For the past year and a half I have had the pleasure of working for a VFR charter company in Northwestern Ontario. We operate strictly on floats in the summer months with Otter, Beaver, Caravan and Cessna 206 aircraft. The latter two types are fitted with wheels at freeze up.
As a charter operation there is a wide variety in flying. The main business segments are flying for tourist outfitters and lodges, transport for remote northern communities not accessible by road, and general charter for private individuals, and government personnel.
My personal experience began after completing Aviation College. I was hired as a dockhand for part of the first summer. This position involves virtually non-stop work, often from before sunrise, preparing the aircraft for the day, loading/unloading and fuelling until the last aircraft is tied down, often at dark. The summer days seem endless and exhausting. However, after graduating to a pilot position the lifestyle becomes somewhat easier, having to only report to work for flights, and escaping the joys of construction projects and pumping float after float.
The tourist flying is always enjoyable. You deal with interesting people from across North America in pursuit of the elusive walleye. They are always in good spirits, and interested in what we do, even at 4:30 am. One remarkable thing is the amount of equipment and food that these people will bring for a 5-day excursion into an outpost camp. A fifty pound tackle box, and a dozen fishing rods per person are not uncommon, Combine this with food for a small army, and hockey bags full of clothing in anticipation of both polar and equatorial weather conditions. Just when you thought you have seen it all, a group will show up with 50 cases of beer for the trip, or cast iron fish cookers and automotive batteries for fish finders maxing out the useful load of the aircraft.
Afternoons are dominated with flights to remote northern communities. We transport medical patients, social and technical workers, along with groceries and other freight to these small settlements, which are not accessible by road during the summer months. Spare moments are filled doing sightseeing trips, camp checks, and forestry and anglers survey work.
Sometimes when telling tales about northern bush operations, people speak of how they fly in the poorest weather, flying into football field sized lakes, and carrying twice the legal payload. From my experience, this is complete fiction. My company takes pride in ensuring safety is the first priority, and all regulations are complied with. This is modern bush flying, where passengers and freight are weighed, weather is checked to the extent possible before departure, and the highest level of safety and good judgement are exercised at all times. Moreover, we have our own maintenance staff and facility onsite to consult for even the most minor concerns.
One of the aspects of bush flying I most enjoy is the increased responsibility assumed when operating into remote locations without assistance. When sent to an unknown, unfamiliar location hundreds of miles from civilization, pilots must decide where and if to land, and how to complete the trip with the utmost regard to safety, comfort and efficiency. This is one of the reasons that float flying is becoming more difficult to start out in.

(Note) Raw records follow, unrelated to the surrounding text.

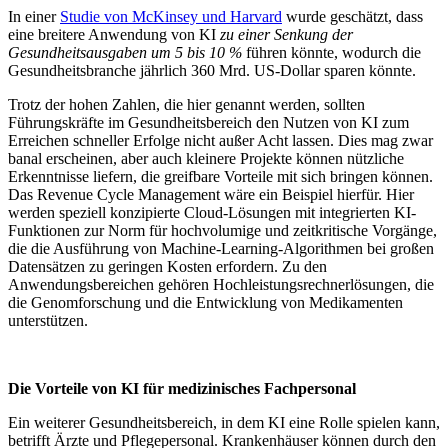
In einer
Studie von McKinsey und Harvard
wurde geschätzt, dass
eine breitere Anwendung von KI
zu einer Senkung der
Gesundheitsausgaben
um 5 bis 10 %
führen könnte, wodurch die
Gesundheitsbranche jährlich 360 Mrd. US-Dollar sparen könnte.
Trotz der hohen Zahlen, die hier genannt werden, sollten
Führungskräfte im Gesundheitsbereich den Nutzen von KI zum
Erreichen schneller Erfolge nicht außer Acht lassen. Dies mag zwar
banal erscheinen, aber auch kleinere Projekte können nützliche
Erkenntnisse liefern, die greifbare Vorteile mit sich bringen können.
Das Revenue Cycle Management wäre ein Beispiel hierfür. Hier
werden speziell konzipierte Cloud-Lösungen mit integrierten KI-
Funktionen zur Norm für hochvolumige und zeitkritische Vorgänge,
die die Ausführung von Machine-Learning-Algorithmen bei großen
Datensätzen zu geringen Kosten erfordern. Zu den
Anwendungsbereichen gehören Hochleistungsrechnerlösungen, die
die Genomforschung und die Entwicklung von Medikamenten
unterstützen.
Die Vorteile von KI für medizinisches Fachpersonal
Ein weiterer Gesundheitsbereich, in dem KI eine Rolle spielen kann,
betrifft Ärzte und Pflegepersonal. Krankenhäuser können durch den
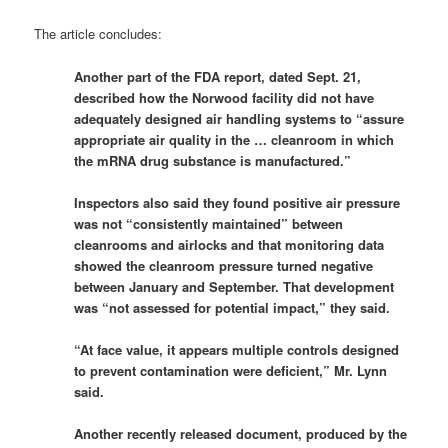
The article concludes:
Another part of the FDA report, dated Sept. 21,
described how the Norwood facility did not have
adequately designed air handling systems to “assure
appropriate air quality in the … cleanroom in which
the mRNA drug substance is manufactured.”
Inspectors also said they found positive air pressure
was not “consistently maintained” between
cleanrooms and airlocks and that monitoring data
showed the cleanroom pressure turned negative
between January and September. That development
was “not assessed for potential impact,” they said.
“At face value, it appears multiple controls designed
to prevent contamination were deficient,” Mr. Lynn
said.
Another recently released document, produced by the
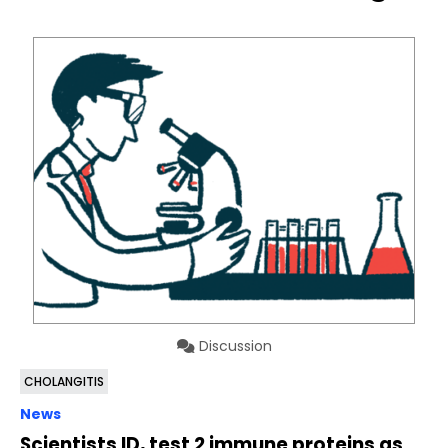
Discussion
CHOLANGITIS
News
Scientists ID, test 2 immune proteins as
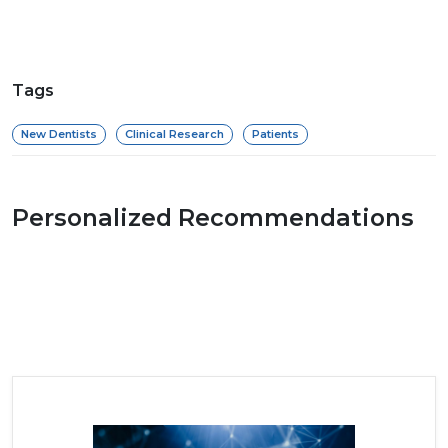
Tags
New Dentists
Clinical Research
Patients
Personalized Recommendations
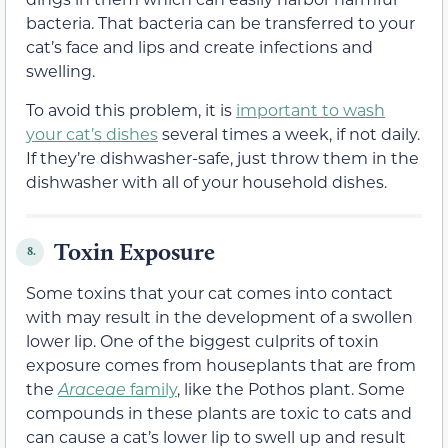
bacteria. That bacteria can be transferred to your
cat’s face and lips and create infections and
swelling.
To avoid this problem, it is
important to wash
your cat’s dishes
several times a week, if not daily.
If they’re dishwasher-safe, just throw them in the
dishwasher with all of your household dishes.
Toxin Exposure
8.
Some toxins that your cat comes into contact
with may result in the development of a swollen
lower lip. One of the biggest culprits of toxin
exposure comes from houseplants that are from
the
Araceae
family
, like the Pothos plant. Some
compounds in these plants are toxic to cats and
can cause a cat’s lower lip to swell up and result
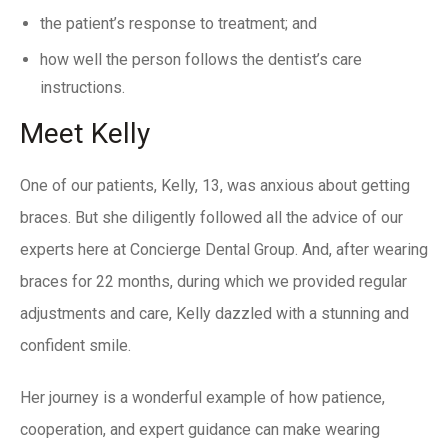
the patient’s response to treatment; and
how well the person follows the dentist’s care
instructions.
Meet Kelly
One of our patients, Kelly, 13, was anxious about getting
braces. But she diligently followed all the advice of our
experts here at Concierge Dental Group. And, after wearing
braces for 22 months, during which we provided regular
adjustments and care, Kelly dazzled with a stunning and
confident smile.
Her journey is a wonderful example of how patience,
cooperation, and expert guidance can make wearing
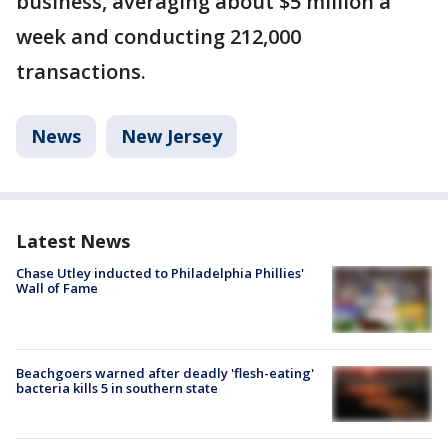
business, averaging about $5 million a
week and conducting 212,000
transactions.
News
New Jersey
Latest News
Chase Utley inducted to Philadelphia Phillies'
Wall of Fame
Beachgoers warned after deadly 'flesh-eating'
bacteria kills 5 in southern state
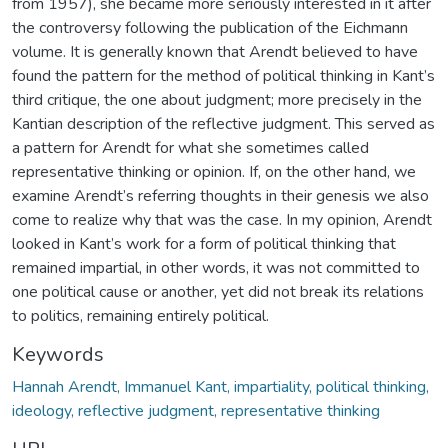
from 1957), she became more seriously interested in it after
the controversy following the publication of the Eichmann
volume. It is generally known that Arendt believed to have
found the pattern for the method of political thinking in Kant’s
third critique, the one about judgment; more precisely in the
Kantian description of the reflective judgment. This served as
a pattern for Arendt for what she sometimes called
representative thinking or opinion. If, on the other hand, we
examine Arendt’s referring thoughts in their genesis we also
come to realize why that was the case. In my opinion, Arendt
looked in Kant’s work for a form of political thinking that
remained impartial, in other words, it was not committed to
one political cause or another, yet did not break its relations
to politics, remaining entirely political.
Keywords
Hannah Arendt, Immanuel Kant, impartiality, political thinking,
ideology, reflective judgment, representative thinking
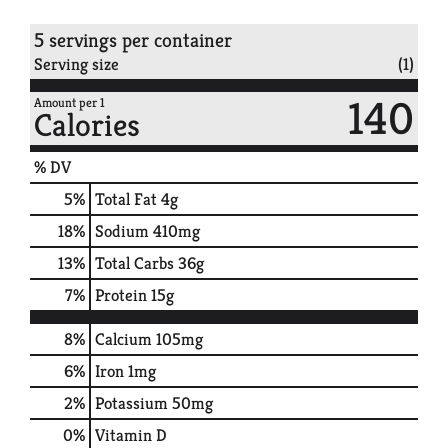
5 servings per container
Serving size
(1)
140
Amount per 1
Calories
% DV
5
%
Total Fat
4g
18
%
Sodium
410mg
13
%
Total Carbs
36g
7
%
Protein
15g
8%
Calcium
105mg
6%
Iron
1mg
2%
Potassium
50mg
0%
Vitamin D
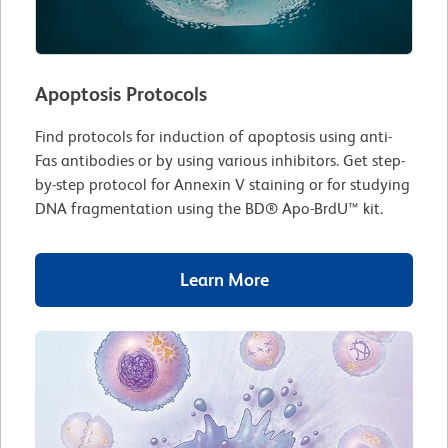
Apoptosis Protocols
Find protocols for induction of apoptosis using anti-
Fas antibodies or by using various inhibitors. Get step-
by-step protocol for Annexin V staining or for studying
DNA fragmentation using the BD® Apo-BrdU™ kit.
Learn More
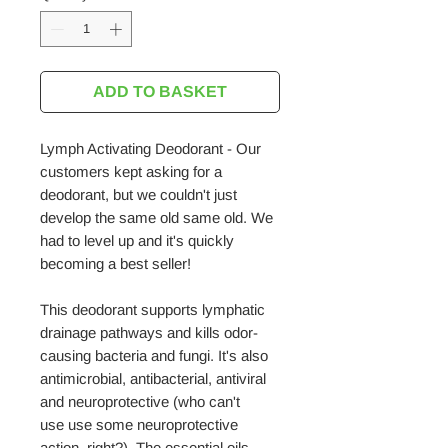
ADD TO BASKET
Lymph Activating Deodorant - Our
customers kept asking for a
deodorant, but we couldn't just
develop the same old same old. We
had to level up and it's quickly
becoming a best seller!
This deodorant supports lymphatic
drainage pathways and kills odor-
causing bacteria and fungi. It's also
antimicrobial, antibacterial, antiviral
and neuroprotective (who can't
use use some neuroprotective
action, right?). The essential oils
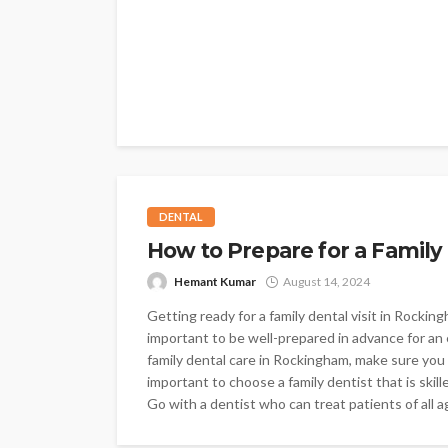
DENTAL
How to Prepare for a Family
Hemant Kumar
August 14, 2024
Getting ready for a family dental visit in Rockin
important to be well-prepared in advance for an 
family dental care in Rockingham, make sure you 
important to choose a family dentist that is skill
Go with a dentist who can treat patients of all a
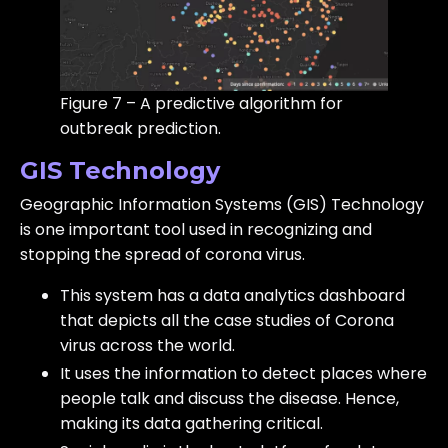
Figure 7 – A predictive algorithm for
outbreak prediction.
GIS Technology
Geographic Information Systems (GIS) Technology
is one important tool used in recognizing and
stopping the spread of corona virus.
This system has a data analytics dashboard
that depicts all the case studies of Corona
virus across the world.
It uses the information to detect places where
people talk and discuss the disease. Hence,
making its data gathering critical.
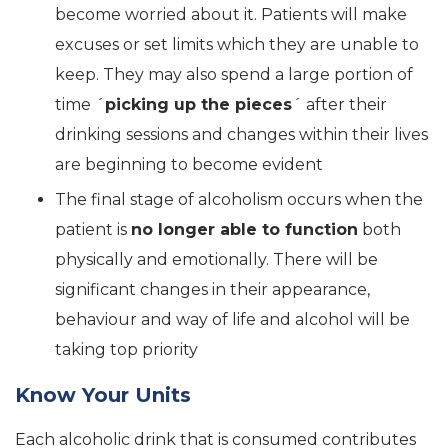
become worried about it. Patients will make
excuses or set limits which they are unable to
keep. They may also spend a large portion of
time ´
picking up the pieces
´ after their
drinking sessions and changes within their lives
are beginning to become evident
The final stage of alcoholism occurs when the
patient is
no longer able to function
both
physically and emotionally. There will be
significant changes in their appearance,
behaviour and way of life and alcohol will be
taking top priority
Know Your Units
Each alcoholic drink that is consumed contributes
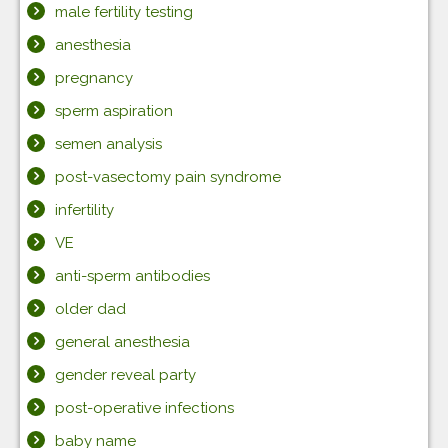
male fertility testing
anesthesia
pregnancy
sperm aspiration
semen analysis
post-vasectomy pain syndrome
infertility
VE
anti-sperm antibodies
older dad
general anesthesia
gender reveal party
post-operative infections
baby name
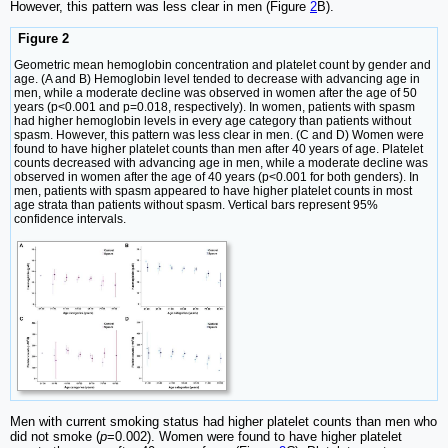
However, this pattern was less clear in men (Figure
2
B).
Figure 2
Geometric mean hemoglobin concentration and platelet count by gender and
age. (A and B) Hemoglobin level tended to decrease with advancing age in
men, while a moderate decline was observed in women after the age of 50
years (p<0.001 and p=0.018, respectively). In women, patients with spasm
had higher hemoglobin levels in every age category than patients without
spasm. However, this pattern was less clear in men. (C and D) Women were
found to have higher platelet counts than men after 40 years of age. Platelet
counts decreased with advancing age in men, while a moderate decline was
observed in women after the age of 40 years (p<0.001 for both genders). In
men, patients with spasm appeared to have higher platelet counts in most
age strata than patients without spasm. Vertical bars represent 95%
confidence intervals.
Men with current smoking status had higher platelet counts than men who
did not smoke (
p
=0.002). Women were found to have higher platelet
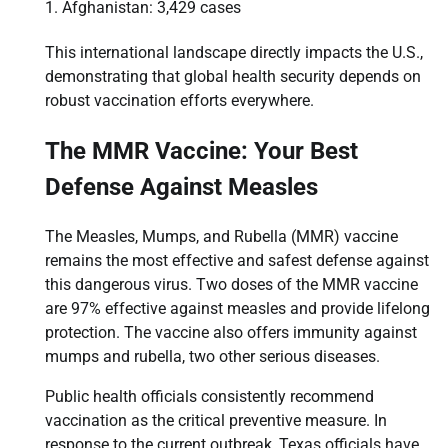
Afghanistan: 3,429 cases
This international landscape directly impacts the U.S.,
demonstrating that global health security depends on
robust vaccination efforts everywhere.
The MMR Vaccine: Your Best
Defense Against Measles
The Measles, Mumps, and Rubella (MMR) vaccine
remains the most effective and safest defense against
this dangerous virus. Two doses of the MMR vaccine
are 97% effective against measles and provide lifelong
protection. The vaccine also offers immunity against
mumps and rubella, two other serious diseases.
Public health officials consistently recommend
vaccination as the critical preventive measure. In
response to the current outbreak, Texas officials have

Many insurance companies now require a minimum of 250 float hours before pilot approval.
After my first summer as dockhand/pilot, I was invited to remain with the company for the winter season flying the C206. During this time of year, the workday is shorter, because as a Day/VFR operation we are limited by the reduced daylight as well as the usually marginal and unpredictable weather. After freeze up we operate on wheels off a 1500 foot ploughed ice strip on the lake, and into the gravel runways of the north. While not as diverse as the summer float flying, this environment presents its own unique challenges.
Working for a busy and efficiently run charter company, flying a great deal into some really scenic and idyllic destinations, and interacting face to face with interesting clientele has been great. Additionally, spending summers outside and on the water, boating, beaching, and water-skiing between flights, and having access to the finest walleye and northern pike fisheries in the world minutes from home, are perqs not found everywhere. Overall, a Northwestern Ontario float pilot position is pretty hard to beat for a first flying job.